OAKLAND — The two men are linked by a record.
Nobody has ever scored more points than Adam Vinatieri and Morten Andersen.
Vinatieri, who spent the week rehabilitating the groin injury he suffered against Buffalo last week, made a 25-yard field goal at the end of the first half in Oakland on Sunday and passed Andersen to become the NFL’s all-time scoring leader with 2,547 points.
The field goal was set up by 38 yards from running back Nyheim Hines. Vinatieri already had 81 points the day Hines was born on Nov. 12, 1996.
The two men are linked by mutual admiration. Vinatieri, like every kid who was kicking in the 80’s and 90’s, grew up idolizing Andersen. He had a few favorite kickers, a few favorite teams, but Vinatieri remembers thinking of Andersen as the standard by which all other kickers should be measured.

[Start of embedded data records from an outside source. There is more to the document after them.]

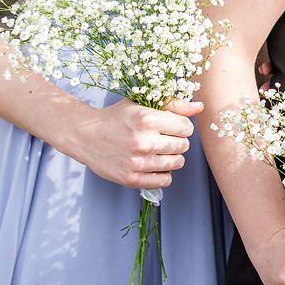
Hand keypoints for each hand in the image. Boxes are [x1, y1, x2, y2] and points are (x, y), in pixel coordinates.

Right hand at [69, 98, 201, 190]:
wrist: (85, 135)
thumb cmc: (117, 118)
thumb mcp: (142, 104)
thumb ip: (173, 105)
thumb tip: (199, 107)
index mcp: (147, 119)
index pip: (187, 127)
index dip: (182, 126)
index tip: (171, 127)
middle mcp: (144, 141)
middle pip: (184, 146)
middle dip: (177, 141)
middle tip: (163, 138)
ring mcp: (138, 162)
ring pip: (178, 163)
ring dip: (172, 157)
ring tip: (158, 151)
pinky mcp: (131, 179)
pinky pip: (165, 180)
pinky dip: (163, 173)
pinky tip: (153, 164)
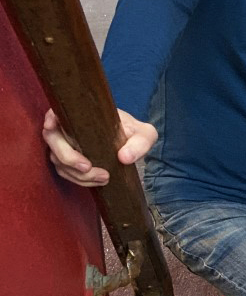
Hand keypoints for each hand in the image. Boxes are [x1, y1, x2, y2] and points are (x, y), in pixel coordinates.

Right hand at [42, 107, 156, 186]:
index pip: (55, 113)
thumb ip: (140, 143)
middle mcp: (68, 129)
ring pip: (59, 161)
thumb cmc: (134, 133)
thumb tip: (124, 157)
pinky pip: (66, 172)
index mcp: (80, 115)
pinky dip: (79, 179)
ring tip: (104, 177)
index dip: (50, 120)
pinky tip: (98, 181)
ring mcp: (65, 146)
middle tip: (89, 168)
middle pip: (54, 142)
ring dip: (78, 173)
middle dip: (68, 158)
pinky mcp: (69, 162)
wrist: (131, 145)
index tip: (52, 126)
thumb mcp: (144, 134)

Vinatieri’s feeling never left, not even after he became a peer. He played against Andersen three times — in 1998, 2002 and 2007, Andersen’s final season in the NFL. The first time Vinatieri played against Andersen, the young buck was finally established as New England’s kicker and had been through enough ups and downs to marvel at the marks Andersen had already set.
“I had the privilege to play against him a handful of times in my early, early years and his twilight years,” Vinatieri said. “Meeting him was awesome. He had 2,000-some-odd points, and his all-time stats and scoring numbers, I remember thinking nobody’s ever going to come close to that. It’s just so many points.”
Andersen, for his part, always expected the record to be broken.
A kicking connoisseur who has paid attention to any and every specialist of note for decades, Andersen thought it would be Detroit’s Jason Hanson for a long time. Hanson kicked for 21 years but ended up in third place, behind Andersen and the man he passed, Gary Anderson.
Andersen knew somebody else would be right behind Hanson.
“Listen, Michael Jordan doesn’t have all his records, Peyton Manning’s records were just broken,” Andersen said. “This is part of life, this is part of the intrigue of professional sports. You set the bar the best you can, and then somebody else sets the bar as best he can.”
For a long time now, Andersen has known it would be Vinatieri, a kicker he’s admired from afar ever since the long-time Colt won a pair of Super Bowls for the New England Patriots on the game’s final play, the play by which all kickers are measured.
“I know Adam has gotten to the point total a hell of a lot faster than I did,” Andersen said. “Whether that’s because he was more efficient or because they scored more points, I don’t know. I know his field-goal percentage is a little bit higher than mine is. When you play on successful teams, you’re going to get a lot of opportunities, and if you maximize those opportunities, you’re going to score a lot of points.”
The two men do not know each other well on a personal level, and they haven’t talked in the weeks leading up to Vinatieri breaking the NFL’s field-goal record against Houston, or the weeks leading up to Sunday’s record-breaking kick.
But there is plenty of mutual appreciation. A videotaped message of congratulations from Andersen to Vinatieri – filmed in Andersen’s Hall of Fame jacket and on the golf course – had been in the hands of the networks and the Pro Football Hall of Fame for weeks.
“He’s done it in big games, he’s done it in inclement weather, he’s done it away, home, he’s done it every which way you can do it, and he’s done it over a long period of time, with different teams,” Andersen said. “One of the greatest ever.”
The two men are linked by the city of Indianapolis, on opposite ends of their careers.
Vinatieri, obviously, has been a part of the Colts for 13 seasons now, part of the fabric of the most successful era in franchise history. Andersen’s career began in Indianapolis, a single season at Ben Davis High School in 1977, the year he discovered the sport of football and made a name for himself as the kicker for a team he still believes should have won a state title.
“My first year in the States as an exchange student,” Andersen said. “If it hadn’t been for that year, my American dream wouldn’t have been written the way it was.”
The two men will soon be linked by a Hall.
Andersen broke through an invisible but all-too-impenetrable wall in 2017, joining legendary Chiefs, Packers and Vikings kicker Jan Stenerud as the only pure kickers in the Pro Football Hall of Fame.
Vinatieri, by all accounts, will be the third, as long as he doesn’t keep kicking into his 50’s and on into perpetuity, a goal Andersen once set for himself and missed by three years.
“Absolutely,” Andersen said. “I don’t know if he’ll be first-ballot. That’s always hard for specialists, that’s never been done, but clearly, he has the resumé to say, ‘Hey, I belong.’ He’s still playing, so he’s going to wait a while. We’ll see how long he wants to play.”
Long enough to put the record out of reach for at least another dozen years or so.